Document excerpt ->
========================================
Battling depression and addiction at London’s homeless boxing club

Battling depression and addiction at London’s homeless boxing club

Step into the ring — Members of Caris Boxing Club might be marked out as anti-social, dirty and unsafe on the street, but at London's homeless boxing club they're standing up and fighting back.

A scrawny preteen bounces on his tip-toes to batter a muscle-bound former boxing champion with a volley of jabs: a single mother leathers a punching-bag under the close supervision of a recovering crack addict.

Sam Hadfield, the founder of the UK’s only boxing club for the homeless, watches over his gasping protégés with a grin. “These people aren’t looking for a world title belt,” he says. “They’re looking for a place back in the world.”

This Sunday morning sparring session is taking place in a North London primary school hall, below papier-mâché storks and sugar-paper dreamcatchers, amid a distant yet lingering aroma of Turkey Twizzlers.
========================================
Work to complete ->
1. Please say whether each statement agrees with the boxing club article, answering yes or no and quoting the deciding words: (a) Sam Hadfield founded the UK's only boxing club for the homeless. (b) The sparring session takes place on a Saturday morning. (c) The session is held in a secondary school hall.
2. Write out the boxing club article from "Step into the" up to and including "recovering crack addict.", substituting "heavy bag" for "punching-bag".
3. Resume the article about London's homeless boxing club, writing what follows its last sentence.

Given material ->
========================================
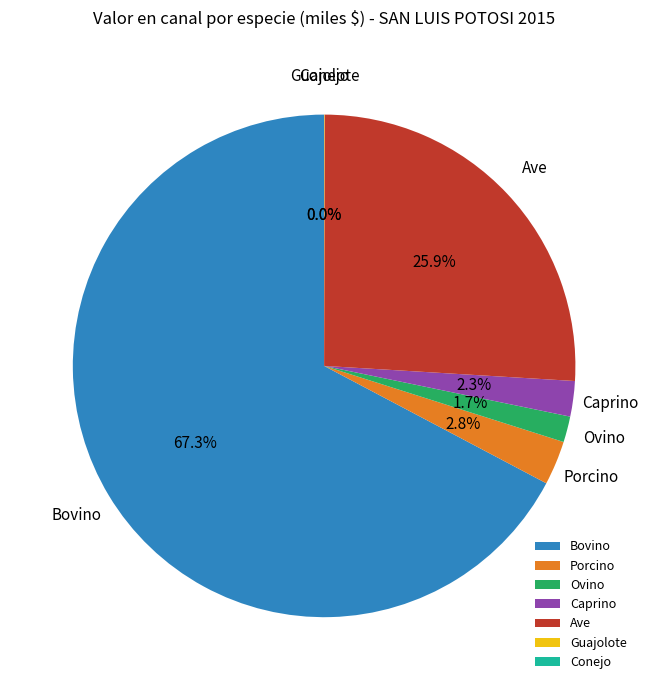

True or false: Bovino accounts for 53% of the total.

False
========================================
Numbered responses ->
1.
(a) Yes: "Sam Hadfield, the founder of the UK’s only boxing club for the homeless"
(b) No: "This Sunday morning sparring session"
(c) No: "in a North London primary school hall"

2.
Step into the ring — Members of Caris Boxing Club might be marked out as anti-social, dirty and unsafe on the street, but at London's homeless boxing club they're standing up and fighting back.

A scrawny preteen bounces on his tip-toes to batter a muscle-bound former boxing champion with a volley of jabs: a single mother leathers a heavy bag under the close supervision of a recovering crack addict.

3.
Sam

Sam

In flat cap and knuckle tats, 53-year-old Sam looks like a cockney Santa, and he enters the room a tumble of punched arms and belly laughs. “We’ve got a reporter here, so best behaviour, everyone. You’re not wanted by the police, are you?” he adds, addressing a hyperactive ten-year-old who’s busy pummelling a punching bag.

“I’ve been doing this for six years, but it still kills me when I see people struggling,” Sam explains, as the crowd of 20 or so break up and begin chucking air punches.

Following a heart-attack the best part of a decade ago, depression had him “locked away”. This crisis led Sam to volunteer with rough sleepers as a way of getting stuck back into day-to-day life, and now he works with Caris, a homeless shelter in Islington.

“These lads were just sitting there on a Playstation,” says the lifelong boxing fanatic, who also works as a caretaker. “So I brought in gloves and pads, and they were loving it.” Six years later, and the Caris Boxing Club has seen scores of North London’s most vulnerable come through its doors – and some of its most famous.

“We were in the press last year when Jeremy Corbyn came to visit,” continues Sam. “But I’m not doing celebrity visits anymore. That’s not who the real champions are.”

As far as Sam sees it, the spotlight should be on people like Amy, a 30-year-old mother of three just starting out at Caris.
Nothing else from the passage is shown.